Copy each entry below line for line, changing nothing.

►

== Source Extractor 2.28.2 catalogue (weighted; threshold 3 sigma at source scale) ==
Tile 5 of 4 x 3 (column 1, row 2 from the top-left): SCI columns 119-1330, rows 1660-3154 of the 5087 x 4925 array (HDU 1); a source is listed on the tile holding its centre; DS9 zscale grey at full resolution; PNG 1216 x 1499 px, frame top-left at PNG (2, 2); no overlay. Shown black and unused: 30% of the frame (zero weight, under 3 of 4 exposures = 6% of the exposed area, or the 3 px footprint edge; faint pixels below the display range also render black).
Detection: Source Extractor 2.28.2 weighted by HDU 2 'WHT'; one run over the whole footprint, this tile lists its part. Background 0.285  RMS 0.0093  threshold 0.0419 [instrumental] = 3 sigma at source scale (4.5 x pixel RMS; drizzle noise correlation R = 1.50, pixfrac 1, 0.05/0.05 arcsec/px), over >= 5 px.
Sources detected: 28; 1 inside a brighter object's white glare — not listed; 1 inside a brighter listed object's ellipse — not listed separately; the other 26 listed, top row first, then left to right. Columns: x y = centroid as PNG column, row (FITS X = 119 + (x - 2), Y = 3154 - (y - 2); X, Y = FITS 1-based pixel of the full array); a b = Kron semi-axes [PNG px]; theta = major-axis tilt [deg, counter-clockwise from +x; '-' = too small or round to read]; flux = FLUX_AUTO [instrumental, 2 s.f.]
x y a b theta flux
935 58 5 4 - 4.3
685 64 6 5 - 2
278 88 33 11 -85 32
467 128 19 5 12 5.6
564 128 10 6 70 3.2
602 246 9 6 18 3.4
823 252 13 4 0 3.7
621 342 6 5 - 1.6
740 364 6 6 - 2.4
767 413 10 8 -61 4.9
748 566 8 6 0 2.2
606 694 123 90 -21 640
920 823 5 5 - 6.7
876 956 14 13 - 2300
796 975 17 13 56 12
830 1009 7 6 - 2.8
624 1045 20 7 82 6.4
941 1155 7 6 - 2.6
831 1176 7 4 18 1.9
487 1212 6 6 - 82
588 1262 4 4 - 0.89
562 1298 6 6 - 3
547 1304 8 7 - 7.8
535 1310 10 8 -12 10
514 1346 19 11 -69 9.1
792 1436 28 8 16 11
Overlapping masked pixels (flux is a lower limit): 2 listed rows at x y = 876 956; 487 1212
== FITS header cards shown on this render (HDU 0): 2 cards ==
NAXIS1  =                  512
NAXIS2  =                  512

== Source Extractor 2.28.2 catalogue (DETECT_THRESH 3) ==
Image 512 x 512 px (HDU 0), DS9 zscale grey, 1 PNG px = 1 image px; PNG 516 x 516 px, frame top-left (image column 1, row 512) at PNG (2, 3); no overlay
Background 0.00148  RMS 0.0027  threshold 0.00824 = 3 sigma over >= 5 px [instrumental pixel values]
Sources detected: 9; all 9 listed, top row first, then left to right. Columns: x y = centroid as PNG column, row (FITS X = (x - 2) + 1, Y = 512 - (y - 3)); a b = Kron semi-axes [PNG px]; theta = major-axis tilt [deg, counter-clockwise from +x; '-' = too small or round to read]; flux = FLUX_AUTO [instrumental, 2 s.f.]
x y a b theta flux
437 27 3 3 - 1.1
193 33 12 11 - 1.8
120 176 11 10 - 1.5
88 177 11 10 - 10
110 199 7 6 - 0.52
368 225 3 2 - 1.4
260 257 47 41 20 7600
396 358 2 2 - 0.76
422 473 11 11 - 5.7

◄

__Response to this exercise__
== Source Extractor 2.28.2 catalogue (weighted; threshold 3 sigma at source scale) ==
Tile 5 of 4 x 3 (column 1, row 2 from the top-left): SCI columns 119-1330, rows 1660-3154 of the 5087 x 4925 array (HDU 1); a source is listed on the tile holding its centre; DS9 zscale grey at full resolution; PNG 1216 x 1499 px, frame top-left at PNG (2, 2); no overlay. Shown black and unused: 30% of the frame (zero weight, under 3 of 4 exposures = 6% of the exposed area, or the 3 px footprint edge; faint pixels below the display range also render black).
Detection: Source Extractor 2.28.2 weighted by HDU 2 'WHT'; one run over the whole footprint, this tile lists its part. Background 0.285  RMS 0.0093  threshold 0.0419 [instrumental] = 3 sigma at source scale (4.5 x pixel RMS; drizzle noise correlation R = 1.50, pixfrac 1, 0.05/0.05 arcsec/px), over >= 5 px.
Sources detected: 28; 1 inside a brighter object's white glare — not listed; 1 inside a brighter listed object's ellipse — not listed separately; the other 26 listed, top row first, then left to right. Columns: x y = centroid as PNG column, row (FITS X = 119 + (x - 2), Y = 3154 - (y - 2); X, Y = FITS 1-based pixel of the full array); a b = Kron semi-axes [PNG px]; theta = major-axis tilt [deg, counter-clockwise from +x; '-' = too small or round to read]; flux = FLUX_AUTO [instrumental, 2 s.f.]
x y a b theta flux
935 58 5 4 - 4.3
685 64 6 5 - 2
278 88 33 11 -85 32
467 128 19 5 12 5.6
564 128 10 6 70 3.2
602 246 9 6 18 3.4
823 252 13 4 0 3.7
621 342 6 5 - 1.6
740 364 6 6 - 2.4
767 413 10 8 -61 4.9
748 566 8 6 0 2.2
606 694 123 90 -21 640
920 823 5 5 - 6.7
876 956 14 13 - 2300
796 975 17 13 56 12
830 1009 7 6 - 2.8
624 1045 20 7 82 6.4
941 1155 7 6 - 2.6
831 1176 7 4 18 1.9
487 1212 6 6 - 82
588 1262 4 4 - 0.89
562 1298 6 6 - 3
547 1304 8 7 - 7.8
535 1310 10 8 -12 10
514 1346 19 11 -69 9.1
792 1436 28 8 16 11
Overlapping masked pixels (flux is a lower limit): 2 listed rows at x y = 876 956; 487 1212
== FITS header cards shown on this render (HDU 0): 2 cards ==
NAXIS1  =                  512
NAXIS2  =                  512

== Source Extractor 2.28.2 catalogue (DETECT_THRESH 3) ==
Image 512 x 512 px (HDU 0), DS9 zscale grey, 1 PNG px = 1 image px; PNG 516 x 516 px, frame top-left (image column 1, row 512) at PNG (2, 3); no overlay
Background 0.00148  RMS 0.0027  threshold 0.00824 = 3 sigma over >= 5 px [instrumental pixel values]
Sources detected: 9; all 9 listed, top row first, then left to right. Columns: x y = centroid as PNG column, row (FITS X = (x - 2) + 1, Y = 512 - (y - 3)); a b = Kron semi-axes [PNG px]; theta = major-axis tilt [deg, counter-clockwise from +x; '-' = too small or round to read]; flux = FLUX_AUTO [instrumental, 2 s.f.]
x y a b theta flux
437 27 3 3 - 1.1
193 33 12 11 - 1.8
120 176 11 10 - 1.5
88 177 11 10 - 10
110 199 7 6 - 0.52
368 225 3 2 - 1.4
260 257 47 41 20 7600
396 358 2 2 - 0.76
422 473 11 11 - 5.7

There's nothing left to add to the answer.